Старков смотрел на нее пристальным, изучающим взглядом.
— Вы находитесь в камере смертника. Разве вам не сказали?
— Бог не допустит! — истово сказала женщина и перекрестилась.
— Как еще допустит! — Старкову нравилось шокировать ее. — Но вы не ответили на мой вопрос. Впрочем, я и сам вижу: вы не сестра милосердия. Вы ряженая.
— Что вы имеете в виду? — смешалась дама.
— Вы из этих — сочувствующих… Дам-благотворительниц, патронесс или как вас там еще…
— Простите, — дама обиженно поджала губы. — Но я действительно сестра милосердия. Не любительница, а дипломированная. Была на войне и даже удостоилась медали. — Обиженно-чопорное выражение покинуло ее лицо, она молодо рассмеялась. — «За храбрость», можете себе представить? Я такая трусиха! Боюсь мышей, тараканов, гусениц. А при виде крысы могу грохнуться в обморок.
— Значит, я прав. Старая мода — играть в сестер милосердия, толкаться в госпиталях, щипать корпию.

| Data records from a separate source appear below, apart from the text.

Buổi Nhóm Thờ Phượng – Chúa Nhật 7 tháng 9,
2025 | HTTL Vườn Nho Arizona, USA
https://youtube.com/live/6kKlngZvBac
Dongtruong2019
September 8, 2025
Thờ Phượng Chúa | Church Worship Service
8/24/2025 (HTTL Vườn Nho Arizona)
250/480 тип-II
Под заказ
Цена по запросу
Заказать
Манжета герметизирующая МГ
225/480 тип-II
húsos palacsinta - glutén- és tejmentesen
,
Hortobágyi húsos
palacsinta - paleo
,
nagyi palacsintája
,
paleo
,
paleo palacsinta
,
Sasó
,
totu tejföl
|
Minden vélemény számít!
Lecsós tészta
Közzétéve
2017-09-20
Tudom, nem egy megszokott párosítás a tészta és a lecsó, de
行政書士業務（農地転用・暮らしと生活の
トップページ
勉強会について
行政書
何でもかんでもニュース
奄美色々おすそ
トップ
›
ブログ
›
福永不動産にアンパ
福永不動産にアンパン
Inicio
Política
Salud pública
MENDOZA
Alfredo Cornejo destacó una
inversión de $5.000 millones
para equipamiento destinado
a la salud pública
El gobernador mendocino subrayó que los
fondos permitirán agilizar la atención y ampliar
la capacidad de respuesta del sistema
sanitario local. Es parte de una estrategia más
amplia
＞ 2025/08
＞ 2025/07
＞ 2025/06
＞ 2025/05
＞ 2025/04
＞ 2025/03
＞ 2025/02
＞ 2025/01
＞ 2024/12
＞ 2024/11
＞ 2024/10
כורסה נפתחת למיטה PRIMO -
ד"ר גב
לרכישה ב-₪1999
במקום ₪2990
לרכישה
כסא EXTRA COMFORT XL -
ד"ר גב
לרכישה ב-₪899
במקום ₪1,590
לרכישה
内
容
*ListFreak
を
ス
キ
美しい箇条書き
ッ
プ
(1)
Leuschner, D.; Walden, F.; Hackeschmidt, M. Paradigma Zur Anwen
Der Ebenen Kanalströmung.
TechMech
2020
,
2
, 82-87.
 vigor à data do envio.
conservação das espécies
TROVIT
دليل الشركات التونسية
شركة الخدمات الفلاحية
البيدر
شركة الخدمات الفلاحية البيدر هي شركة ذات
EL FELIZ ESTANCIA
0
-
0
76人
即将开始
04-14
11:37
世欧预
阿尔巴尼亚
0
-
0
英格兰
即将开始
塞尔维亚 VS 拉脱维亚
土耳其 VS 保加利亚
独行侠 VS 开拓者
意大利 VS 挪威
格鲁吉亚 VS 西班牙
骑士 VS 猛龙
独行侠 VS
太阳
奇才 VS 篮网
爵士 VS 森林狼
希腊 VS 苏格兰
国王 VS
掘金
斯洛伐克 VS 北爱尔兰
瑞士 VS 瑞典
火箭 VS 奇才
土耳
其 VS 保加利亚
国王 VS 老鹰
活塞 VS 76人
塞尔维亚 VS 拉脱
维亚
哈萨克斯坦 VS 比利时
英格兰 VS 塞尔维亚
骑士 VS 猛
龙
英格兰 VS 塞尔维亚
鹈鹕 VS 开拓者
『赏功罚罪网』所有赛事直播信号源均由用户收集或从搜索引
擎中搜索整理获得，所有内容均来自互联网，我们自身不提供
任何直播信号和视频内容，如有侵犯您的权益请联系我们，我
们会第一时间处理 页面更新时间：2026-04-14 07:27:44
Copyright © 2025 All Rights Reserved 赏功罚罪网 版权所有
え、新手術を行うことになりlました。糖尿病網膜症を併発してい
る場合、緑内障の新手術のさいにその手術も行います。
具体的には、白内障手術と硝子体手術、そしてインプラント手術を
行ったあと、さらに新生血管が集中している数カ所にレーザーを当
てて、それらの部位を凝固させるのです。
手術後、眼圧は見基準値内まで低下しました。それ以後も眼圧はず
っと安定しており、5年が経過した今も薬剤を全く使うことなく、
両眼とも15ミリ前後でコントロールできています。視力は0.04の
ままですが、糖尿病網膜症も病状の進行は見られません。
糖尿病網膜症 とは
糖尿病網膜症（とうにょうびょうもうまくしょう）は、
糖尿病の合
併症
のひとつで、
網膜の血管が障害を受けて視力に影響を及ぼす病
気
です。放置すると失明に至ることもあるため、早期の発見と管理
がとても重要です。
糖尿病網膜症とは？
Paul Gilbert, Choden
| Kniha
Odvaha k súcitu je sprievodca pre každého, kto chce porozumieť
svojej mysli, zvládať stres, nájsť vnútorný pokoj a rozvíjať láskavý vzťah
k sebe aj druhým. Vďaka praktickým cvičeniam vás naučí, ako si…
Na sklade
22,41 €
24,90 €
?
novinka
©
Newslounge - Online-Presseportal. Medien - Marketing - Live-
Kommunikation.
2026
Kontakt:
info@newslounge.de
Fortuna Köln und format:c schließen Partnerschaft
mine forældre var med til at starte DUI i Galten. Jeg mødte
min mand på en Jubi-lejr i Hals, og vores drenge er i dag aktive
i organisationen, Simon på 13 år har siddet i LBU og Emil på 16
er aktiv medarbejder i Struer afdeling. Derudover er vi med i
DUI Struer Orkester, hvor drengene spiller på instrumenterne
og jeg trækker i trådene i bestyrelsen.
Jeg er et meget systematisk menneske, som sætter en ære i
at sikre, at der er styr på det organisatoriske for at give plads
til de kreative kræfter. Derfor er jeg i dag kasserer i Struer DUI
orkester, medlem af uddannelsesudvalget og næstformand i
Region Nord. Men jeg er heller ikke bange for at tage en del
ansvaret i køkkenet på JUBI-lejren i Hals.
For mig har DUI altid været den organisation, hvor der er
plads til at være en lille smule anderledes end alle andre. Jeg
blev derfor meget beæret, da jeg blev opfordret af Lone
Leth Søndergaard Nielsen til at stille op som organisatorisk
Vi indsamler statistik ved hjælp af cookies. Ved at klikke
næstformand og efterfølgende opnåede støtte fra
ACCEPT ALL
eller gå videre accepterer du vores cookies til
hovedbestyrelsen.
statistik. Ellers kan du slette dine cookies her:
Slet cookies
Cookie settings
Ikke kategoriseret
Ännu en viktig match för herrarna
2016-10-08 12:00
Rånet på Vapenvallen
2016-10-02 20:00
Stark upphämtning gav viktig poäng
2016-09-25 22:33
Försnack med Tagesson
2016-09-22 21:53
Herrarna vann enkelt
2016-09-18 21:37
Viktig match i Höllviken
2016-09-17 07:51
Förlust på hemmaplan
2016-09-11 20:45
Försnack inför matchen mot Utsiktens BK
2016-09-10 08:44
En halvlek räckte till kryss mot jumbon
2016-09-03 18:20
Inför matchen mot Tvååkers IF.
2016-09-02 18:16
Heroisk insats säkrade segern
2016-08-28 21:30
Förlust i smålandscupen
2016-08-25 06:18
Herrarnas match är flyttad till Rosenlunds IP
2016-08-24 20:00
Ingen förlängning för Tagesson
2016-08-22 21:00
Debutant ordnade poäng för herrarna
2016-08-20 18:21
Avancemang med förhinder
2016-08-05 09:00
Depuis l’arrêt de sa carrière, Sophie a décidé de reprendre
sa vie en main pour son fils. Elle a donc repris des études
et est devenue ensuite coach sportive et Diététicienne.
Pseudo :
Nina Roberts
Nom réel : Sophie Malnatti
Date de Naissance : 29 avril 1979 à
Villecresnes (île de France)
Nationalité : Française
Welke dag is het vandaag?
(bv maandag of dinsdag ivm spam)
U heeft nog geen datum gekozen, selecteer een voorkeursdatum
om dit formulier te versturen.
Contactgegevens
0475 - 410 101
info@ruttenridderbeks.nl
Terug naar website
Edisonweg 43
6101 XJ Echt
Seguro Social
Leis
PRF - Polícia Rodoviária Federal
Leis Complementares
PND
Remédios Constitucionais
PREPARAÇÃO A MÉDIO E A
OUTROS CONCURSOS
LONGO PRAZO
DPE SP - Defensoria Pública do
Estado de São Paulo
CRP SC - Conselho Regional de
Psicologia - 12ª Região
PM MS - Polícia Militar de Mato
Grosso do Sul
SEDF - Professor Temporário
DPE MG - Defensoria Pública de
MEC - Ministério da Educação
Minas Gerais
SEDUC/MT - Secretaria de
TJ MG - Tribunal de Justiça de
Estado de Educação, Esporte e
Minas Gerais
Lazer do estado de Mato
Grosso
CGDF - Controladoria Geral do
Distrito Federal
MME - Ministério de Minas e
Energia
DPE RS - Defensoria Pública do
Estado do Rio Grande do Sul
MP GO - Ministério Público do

— Но я не играла. Я была на полях сражения, помогала раненым. Как я вас перевязала и как это делал санитар?
— Он или безрукий, или просто хам. По-моему, он меня ненавидит, только не пойму за что. Перевязали вы здорово, даже поверить трудно, что вы дама из высшего, — Старков иронически подчеркнул слово, — общества.
— Я и не отрицаю. Разве это такой грех?
— Так и живем, — невесть с чего Старков начал злиться, — для курсисток — революционные кружки и брошюрки, для светских дам — госпиталя и солдатики.
— Вы так презрительно говорите о курсистках, а разве вы сами не революционер?
— Я — одинокий волк. Не хожу в стае. Пасу свою ненависть сам. А вы хорошо надумали: в мирное время солдатский госпиталь — скука. Куда романтичнее иметь дело с нашим братом — политическим. Особенно смертниками. Хорошо полирует кровь.
— Господи! О чем вы? Что я вам плохого сделала?
— А вам не приходит в голову, что вас никто не звал? Или вы думаете, ваше присутствие так лестно, что и спрашивать не надо? — Старков зашелся. — А может, вы мне мешаете?
— Простите! Бедный мальчик! Вам надо в туалет? Где ваша утка?
Она нагнулась и стала шарить под койкой.
— Тут не госпиталь. Нам утки не положены.
Дама беспомощно огляделась. Увидела парашу.
— Дать вам эту… вазу?
Старков снова заухал филином, гнев его подутих.
— Еще чего! Я ходячий больной.
— Вы не стесняйтесь. Я в госпиталях всего нагляделась.
— Да тут и смотреть не на что, — нагло сказал Старков. Он поднялся и пошел к параше, по пути расстегивая штаны. Он долго и шумно мочился, а дама умиротворенно вернулась к вязанию.